#### How to complete this task
Reproduce each record exactly.

#### Saved data entries
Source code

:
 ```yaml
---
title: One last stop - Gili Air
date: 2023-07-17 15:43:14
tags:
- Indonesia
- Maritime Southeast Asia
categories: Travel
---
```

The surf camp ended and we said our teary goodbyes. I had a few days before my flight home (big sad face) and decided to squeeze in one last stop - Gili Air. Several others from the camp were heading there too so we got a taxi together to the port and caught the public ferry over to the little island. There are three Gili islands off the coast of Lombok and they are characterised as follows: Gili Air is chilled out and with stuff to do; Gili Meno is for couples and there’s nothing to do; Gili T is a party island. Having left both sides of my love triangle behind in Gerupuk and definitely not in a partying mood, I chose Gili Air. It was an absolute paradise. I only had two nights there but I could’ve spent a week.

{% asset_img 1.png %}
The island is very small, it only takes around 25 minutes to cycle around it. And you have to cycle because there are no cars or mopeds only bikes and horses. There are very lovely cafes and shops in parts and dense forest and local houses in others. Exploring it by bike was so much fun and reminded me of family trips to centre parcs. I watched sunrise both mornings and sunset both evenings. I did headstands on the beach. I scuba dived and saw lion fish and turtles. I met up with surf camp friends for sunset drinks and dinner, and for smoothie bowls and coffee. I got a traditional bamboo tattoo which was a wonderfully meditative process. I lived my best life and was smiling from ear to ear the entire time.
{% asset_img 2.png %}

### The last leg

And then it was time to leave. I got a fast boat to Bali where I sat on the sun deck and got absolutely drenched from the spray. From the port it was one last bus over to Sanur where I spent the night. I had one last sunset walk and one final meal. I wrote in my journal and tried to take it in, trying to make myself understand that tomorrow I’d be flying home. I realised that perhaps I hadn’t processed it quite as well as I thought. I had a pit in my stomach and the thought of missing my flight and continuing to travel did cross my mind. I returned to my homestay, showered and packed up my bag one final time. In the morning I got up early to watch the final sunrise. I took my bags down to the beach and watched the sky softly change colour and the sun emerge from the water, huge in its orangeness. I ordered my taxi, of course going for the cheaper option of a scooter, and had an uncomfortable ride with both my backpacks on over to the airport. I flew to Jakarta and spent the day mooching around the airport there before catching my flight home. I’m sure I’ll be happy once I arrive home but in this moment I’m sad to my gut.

#### Exercise result
Source code

:
 ```yaml
---
title: One last stop - Gili Air
date: 2023-07-17 15:43:14
tags:
- Indonesia
- Maritime Southeast Asia
categories: Travel
---
```

The surf camp ended and we said our teary goodbyes. I had a few days before my flight home (big sad face) and decided to squeeze in one last stop - Gili Air. Several others from the camp were heading there too so we got a taxi together to the port and caught the public ferry over to the little island. There are three Gili islands off the coast of Lombok and they are characterised as follows: Gili Air is chilled out and with stuff to do; Gili Meno is for couples and there’s nothing to do; Gili T is a party island. Having left both sides of my love triangle behind in Gerupuk and definitely not in a partying mood, I chose Gili Air. It was an absolute paradise. I only had two nights there but I could’ve spent a week.

{% asset_img 1.png %}
The island is very small, it only takes around 25 minutes to cycle around it. And you have to cycle because there are no cars or mopeds only bikes and horses. There are very lovely cafes and shops in parts and dense forest and local houses in others. Exploring it by bike was so much fun and reminded me of family trips to centre parcs. I watched sunrise both mornings and sunset both evenings. I did headstands on the beach. I scuba dived and saw lion fish and turtles. I met up with surf camp friends for sunset drinks and dinner, and for smoothie bowls and coffee. I got a traditional bamboo tattoo which was a wonderfully meditative process. I lived my best life and was smiling from ear to ear the entire time.
{% asset_img 2.png %}

### The last leg

And then it was time to leave. I got a fast boat to Bali where I sat on the sun deck and got absolutely drenched from the spray. From the port it was one last bus over to Sanur where I spent the night. I had one last sunset walk and one final meal. I wrote in my journal and tried to take it in, trying to make myself understand that tomorrow I’d be flying home. I realised that perhaps I hadn’t processed it quite as well as I thought. I had a pit in my stomach and the thought of missing my flight and continuing to travel did cross my mind. I returned to my homestay, showered and packed up my bag one final time. In the morning I got up early to watch the final sunrise. I took my bags down to the beach and watched the sky softly change colour and the sun emerge from the water, huge in its orangeness. I ordered my taxi, of course going for the cheaper option of a scooter, and had an uncomfortable ride with both my backpacks on over to the airport. I flew to Jakarta and spent the day mooching around the airport there before catching my flight home. I’m sure I’ll be happy once I arrive home but in this moment I’m sad to my gut.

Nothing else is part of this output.